Catfight
GFF 2017: Onur Tukel's brilliantly brutal comedy features superb work from Anne Heche and Sandra Oh
There should be more films where middle-aged women beat the shit out of each other. That's the impossible-not-to-reach conclusion after watching Catfight, an outrageously enjoyable bitch-fest of a movie from writer-director Onur Tukel which ridicules the 'geriaction' phenomenon even as it revels in its tropes.
Its heroines are ostensibly respectable: snooty trophy wife Veronica (Sandra Oh) and struggling artist Ashley (Anne Heche). These former college friends find themselves exchanging barely disguised insults across a physical manifestation of the social divide, as Ashley tends bar at an exclusive party attended by Veronica and her spouse. What starts as a masterclass in passive aggression takes a turn for the surreal when things come to blows in a stairwell, an altercation that leaves one of the women in a coma.
Boasting a pair of fortysomething leads and an ironic title (that brings to mind the kind of pathetic scraps that sometimes serve as titillation for men), Catfight documents the women's fluid fortunes and the stubbornness of their shared grudge. It highlights the double-standards of a movie industry that excludes older women just as their male counterparts are having their egos stroked as action heroes, giving us a world where the 'fairer sex' are every bit as violent, vengeance-fixated and oddly indestructible.

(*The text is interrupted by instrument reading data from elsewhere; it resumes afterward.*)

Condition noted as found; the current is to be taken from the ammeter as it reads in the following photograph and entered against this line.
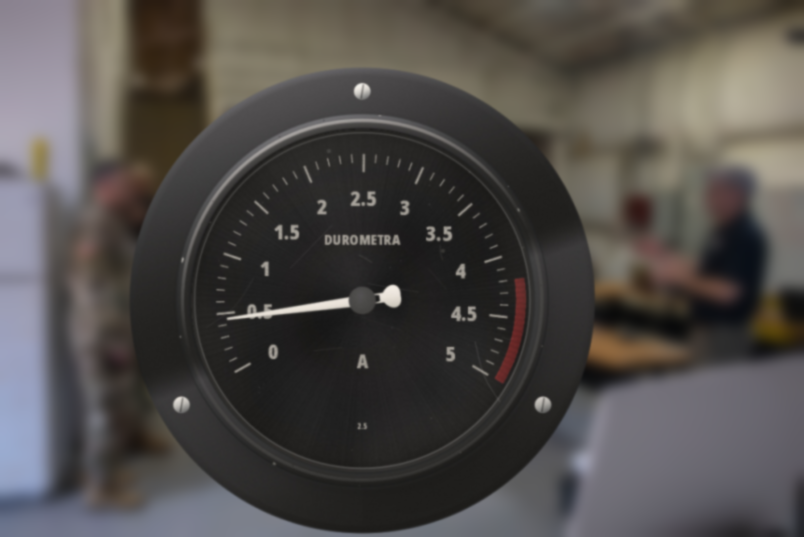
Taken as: 0.45 A
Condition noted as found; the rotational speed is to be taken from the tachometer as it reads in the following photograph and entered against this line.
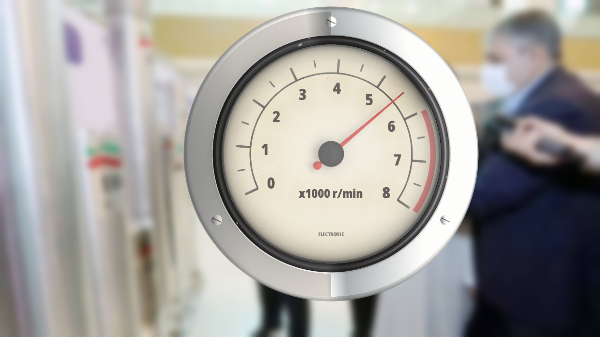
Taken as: 5500 rpm
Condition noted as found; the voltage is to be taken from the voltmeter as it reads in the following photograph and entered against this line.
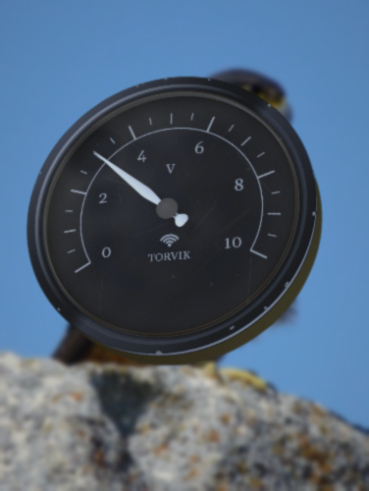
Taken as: 3 V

Tukel's film adopts a lightly dystopian but nevertheless resonant context (a new warmongering US president is sworn in at the outset), though its narrative is brazenly absurd: it jumps forward in time, repeats itself and fills in gaps with haste. Yet it's rich with delicious, precision-performed awkwardness, while events are structured around – and build tantalisingly to – three exuberant fight scenes that are hilarious in their full-throttle brutality.
The supporting cast are well chosen: Alicia Silverstone as Ashley's partner with whom she plans to have a child; Ariel Kavoussi as the artist's put-upon, cutesy assistant Sally (whose love of blue bunnies contrasts with her boss's red rage); Amy Hill as Veronica's mad aunt Charlie; and Dylan Baker as a 'coma doctor'. But it's Heche and Oh who are on fire here, the pair are fantastically funny in a proudly immature offering that delivers its satire in unforgettable and exhilarating style. Grab some popcorn and take a seat on the sidelines for a face-off like no other.
Screening on Sat 18 and Wed 22 Feb as part of the Glasgow Film Festival 2017. Selected release from Fri 10 Mar.